### Page text
%%

The Pensions and Lifetime Savings Association has published a revised version of its Corporate Governance Policy and Voting Guidelines. The guidelines aim to assist members in promoting the long-term success of the companies in which they invest and ensuring that the management of these companies are held accountable to shareholders. One of the principal changes is the addition of a new section on sustainability (section 13), which emphasises the importance of positive relations with key stakeholders to a company’s long-term performance and highlights climate change as a key sustainability issue.

  • In relation to stakeholder relations, the revised Guidelines indicate that shareholders should consider voting against the annual report and accounts or the re-election of the chair where they believe that key stakeholder relationships are being neglected.
  • They also recommend that where shareholder attempts have failed to encourage companies in sectors affected by climate change to provide a detailed risk assessment and response to the effect of climate change on their business, they should not support the re-election of the chair.



Between now and mid-March, the Office of the Scottish Charity Regulator (OSCR) will be carrying out research to explore the issues facing Scottish charities and to gather feedback on OSCR. The research is being carried out by Progressive Partnership Ltd, an independent market research organisation.

%%

### Brief 1
Output the part of the page text starting with "Between now and" and going on through "market research organisation.".
The page text and the records were taken from separate sources.

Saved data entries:

%%

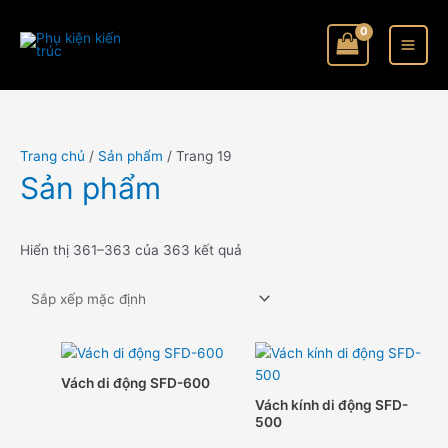
Nhảy
tới
nội
dung
Trang chủ
/
Sản phẩm
/ Trang 19
Sản phẩm
Hiển thị 361–363 của 363 kết quả
Vách di động SFD-600
Vách kính di động SFD-
500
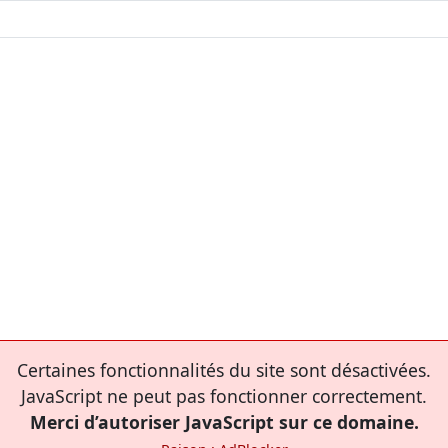
Certaines fonctionnalités du site sont désactivées.
JavaScript ne peut pas fonctionner correctement.
Merci d’autoriser JavaScript sur ce domaine.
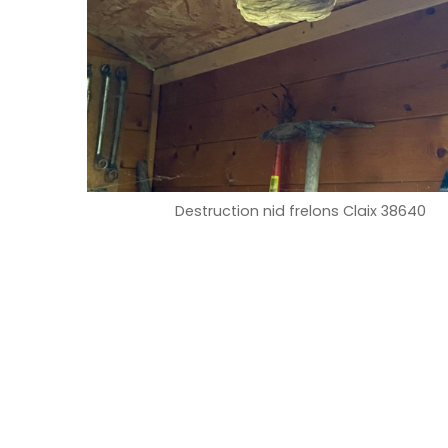
Destruction nid frelons Claix 38640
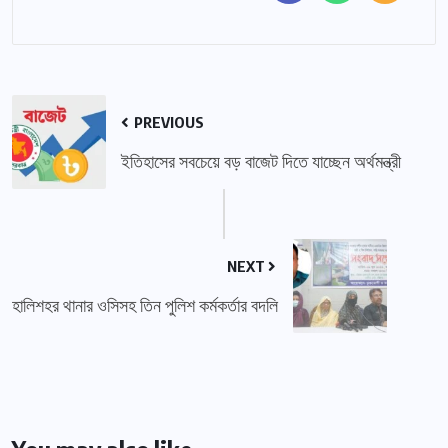
PREVIOUS
ইতিহাসের সবচেয়ে বড় বাজেট দিতে যাচ্ছেন অর্থমন্ত্রী
NEXT
হালিশহর থানার ওসিসহ তিন পুলিশ কর্মকর্তার বদলি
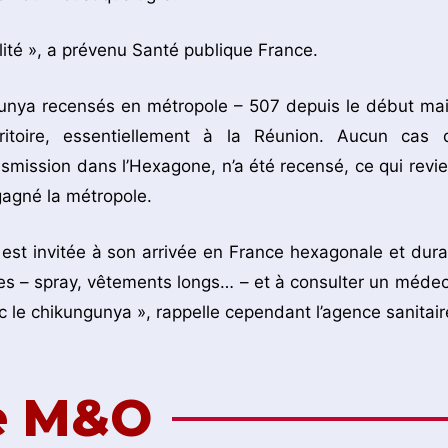
lité », a prévenu Santé publique France.
ngunya recensés en métropole – 507 depuis le début mai
itoire, essentiellement à la Réunion. Aucun cas d
nsmission dans l’Hexagone, n’a été recensé, ce qui revie
gagné la métropole.
est invitée à son arrivée en France hexagonale et dura
es – spray, vêtements longs… – et à consulter un médec
 le chikungunya », rappelle cependant l’agence sanitair
de M&O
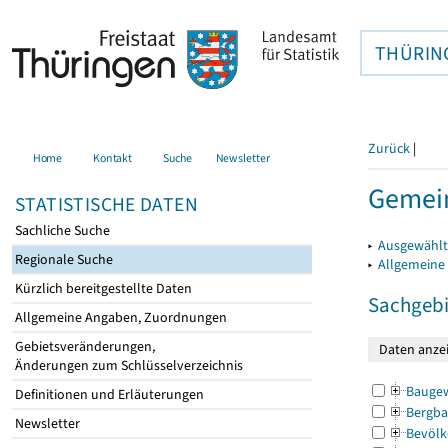
THÜRIN
Zurück
|
Home
Kontakt
Suche
Newsletter
Gemei
STATISTISCHE DATEN
Sachliche Suche
▸
Ausgewählt
Regionale Suche
▸
Allgemeine
Kürzlich bereitgestellte Daten
Sachgebi
Allgemeine Angaben, Zuordnungen
Gebietsveränderungen,
Änderungen zum Schlüsselverzeichnis
Bauge
Definitionen und Erläuterungen
Bergba
Newsletter
Bevölk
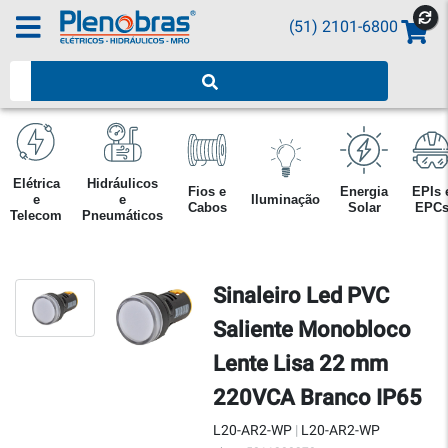
(51) 2101-6800
Pesquisar produtos
Elétrica
Hidráulicos
Fios e
Energia
EPIs 
e
e
Iluminação
Cabos
Solar
EPC
Telecom
Pneumáticos
Sinaleiro Led PVC
Saliente Monobloco
Lente Lisa 22 mm
220VCA Branco IP65
L20-AR2-WP
|
L20-AR2-WP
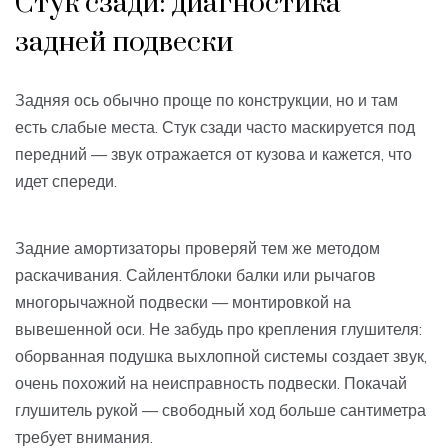
Стук сзади: диагностика
задней подвески
Задняя ось обычно проще по конструкции, но и там
есть слабые места. Стук сзади часто маскируется под
передний — звук отражается от кузова и кажется, что
идет спереди.
Задние амортизаторы проверяй тем же методом
раскачивания. Сайлентблоки балки или рычагов
многорычажной подвески — монтировкой на
вывешенной оси. Не забудь про крепления глушителя:
оборванная подушка выхлопной системы создает звук,
очень похожий на неисправность подвески. Покачай
глушитель рукой — свободный ход больше сантиметра
требует внимания.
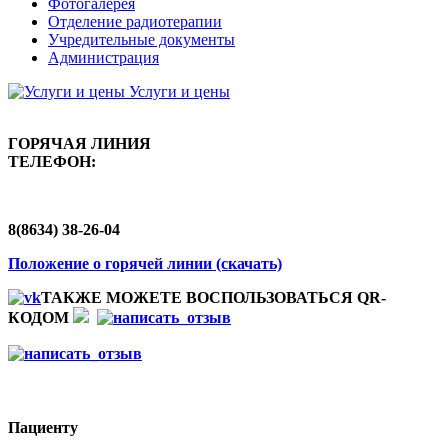
Фотогалерея
Отделение радиотерапии
Учредительные документы
Администрация
Услуги и цены
ГОРЯЧАЯ ЛИНИЯ
ТЕЛЕФОН:
8(8634) 38-26-04
Положение о горячей линии (скачать)
ТАКЖЕ МОЖЕТЕ ВОСПОЛЬЗОВАТЬСЯ QR-
КОДОМ
Пациенту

%%

### Brief 2
In the records, change "монтировкой" to "ломиком" in the lines starting with the line with "Стук сзади: диагностика" and going on through the end of the records, and give only those lines, otherwise unchanged. Leave the pictures out of your answer.

### Exercise solution 1
Between now and mid-March, the Office of the Scottish Charity Regulator (OSCR) will be carrying out research to explore the issues facing Scottish charities and to gather feedback on OSCR. The research is being carried out by Progressive Partnership Ltd, an independent market research organisation.

### Exercise solution 2
Стук сзади: диагностика
задней подвески
Задняя ось обычно проще по конструкции, но и там
есть слабые места. Стук сзади часто маскируется под
передний — звук отражается от кузова и кажется, что
идет спереди.
Задние амортизаторы проверяй тем же методом
раскачивания. Сайлентблоки балки или рычагов
многорычажной подвески — ломиком на
вывешенной оси. Не забудь про крепления глушителя:
оборванная подушка выхлопной системы создает звук,
очень похожий на неисправность подвески. Покачай
глушитель рукой — свободный ход больше сантиметра
требует внимания.
Фотогалерея
Отделение радиотерапии
Учредительные документы
Администрация
Услуги и цены
ГОРЯЧАЯ ЛИНИЯ
ТЕЛЕФОН:
8(8634) 38-26-04
Положение о горячей линии (скачать)
ТАКЖЕ МОЖЕТЕ ВОСПОЛЬЗОВАТЬСЯ QR-
КОДОМ
Пациенту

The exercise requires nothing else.